When the three negotiated a deal with Government that offered considerable capital funding and a long-term tenancy on very favourable terms at the proposed national stadium at Abbottstown as an alternative to the association's increasingly impractical scheme, O'Byrne departed and Delaney assisted Menton in taking over.
He took on the job of treasurer, a position that gave him huge influence over how the organisation's desperately stretched resources were distributed. A little over a year later when a scapegoat was required for the association's role in the Saipan fiasco, Delaney quietly allowed his former ally, Menton, to accept the blame for the shortcomings identified in the Genesis Report.
Though he generally came out of the Roy Keane affair at the 2002 World Cup well, it was subsequently reported that he had, unprompted, suggested to Mick McCarthy's agent Liam Gaskin that he ask for a £100,000 loyalty bonus for the manager during negotiations over a new contract. He was viewed by some within the association to have survived the ensuing controversy which included a threat of legal action by Gaskin over Delaney's initial denial of the allegation.

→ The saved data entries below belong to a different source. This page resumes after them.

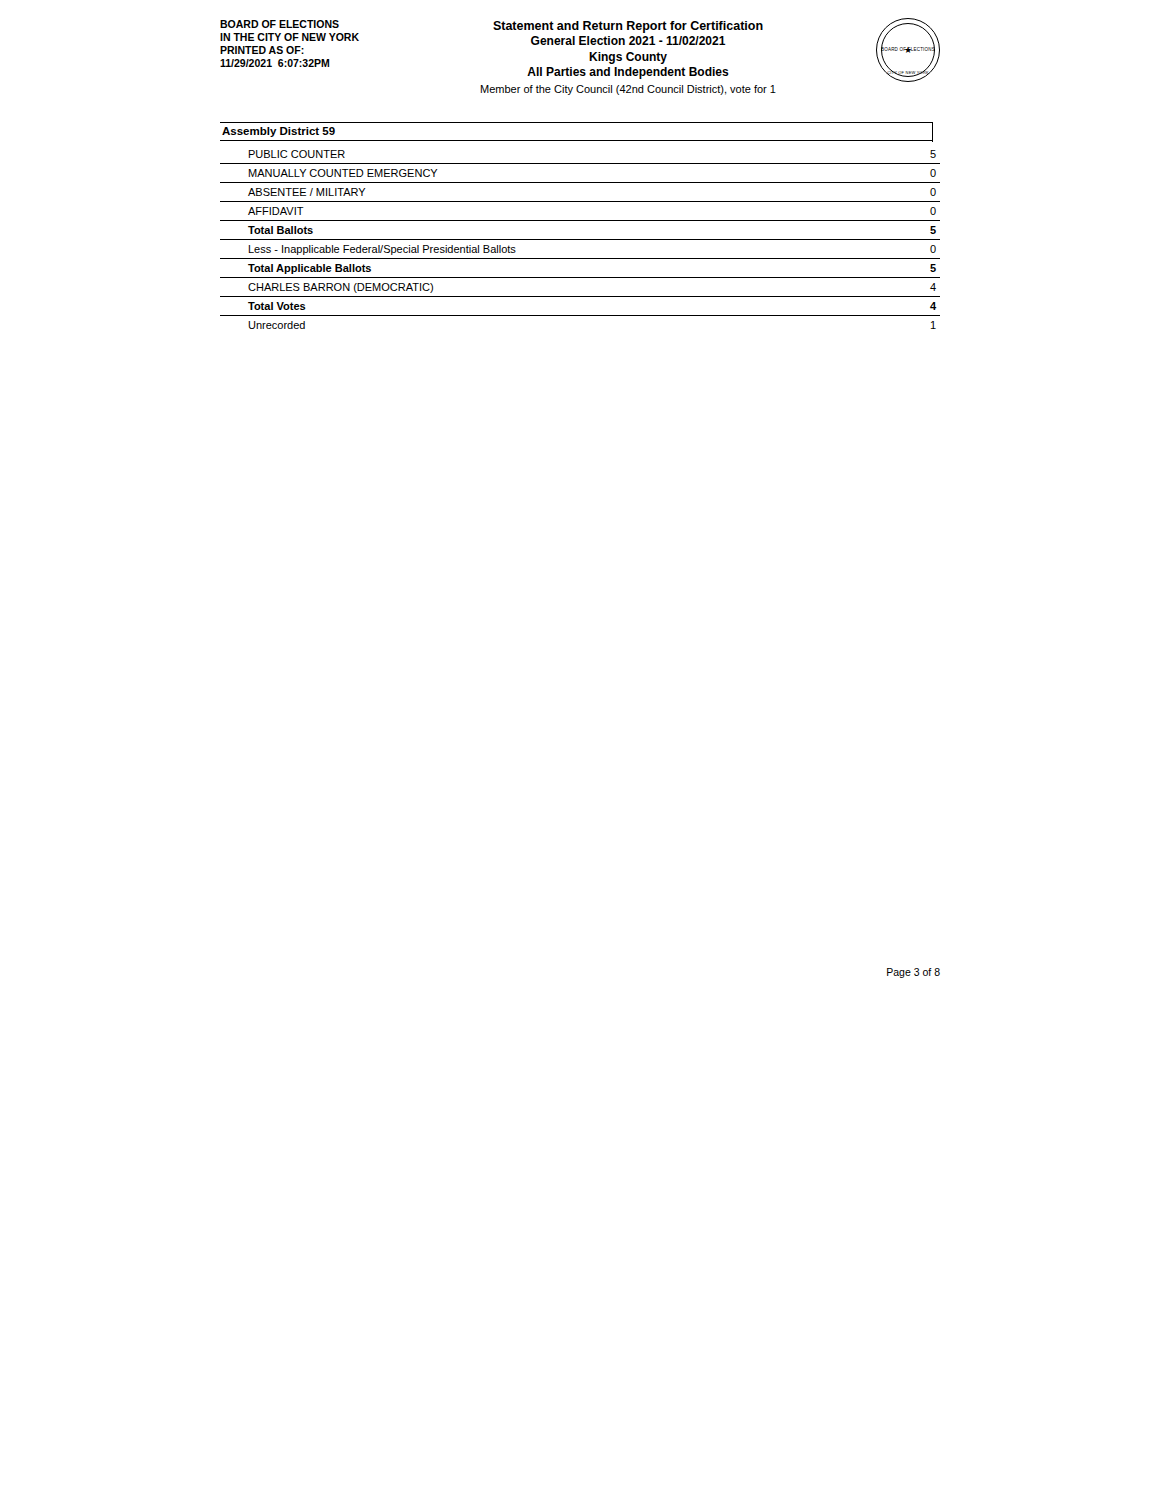BOARD OF ELECTIONS
IN THE CITY OF NEW YORK
PRINTED AS OF:
11/29/2021 6:07:32PM
Statement and Return Report for Certification
General Election 2021 - 11/02/2021
Kings County
All Parties and Independent Bodies
Member of the City Council (42nd Council District), vote for 1
BOARD OF ELECTIONS ★ CITY OF NEW YORK
Assembly District 59
| PUBLIC COUNTER | 5 |
| MANUALLY COUNTED EMERGENCY | 0 |
| ABSENTEE / MILITARY | 0 |
| AFFIDAVIT | 0 |
| Total Ballots | 5 |
| Less - Inapplicable Federal/Special Presidential Ballots | 0 |
| Total Applicable Ballots | 5 |
| CHARLES BARRON (DEMOCRATIC) | 4 |
| Total Votes | 4 |
| Unrecorded | 1 |
Page 3 of 8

He lost out 2-1 in the vote to appoint Mick McCarthy's successor, having backed Bryan Robson for the job, but his influence continued to grow. He was a key figure in the appointment of Fran Rooney as chief executive and was a staunch supporter of the new man.
He proved an important ally for Rooney as several political opponents were removed from Merrion Square but he became frustrated by the chief executive's performance and is said to have warned him at the time that then honorary secretary Kevin Fahy was voted out there were no longer any excuses for not delivering.
Within a couple of months it was the loss of Delaney's support that marked the beginning of the end for Rooney.
Even his critics, and for all yesterday's apparent unanimity he has quite a few, seem to have felt that the best way forward was to ensure he assumed responsibility for the fortunes of the association while wielding so much power.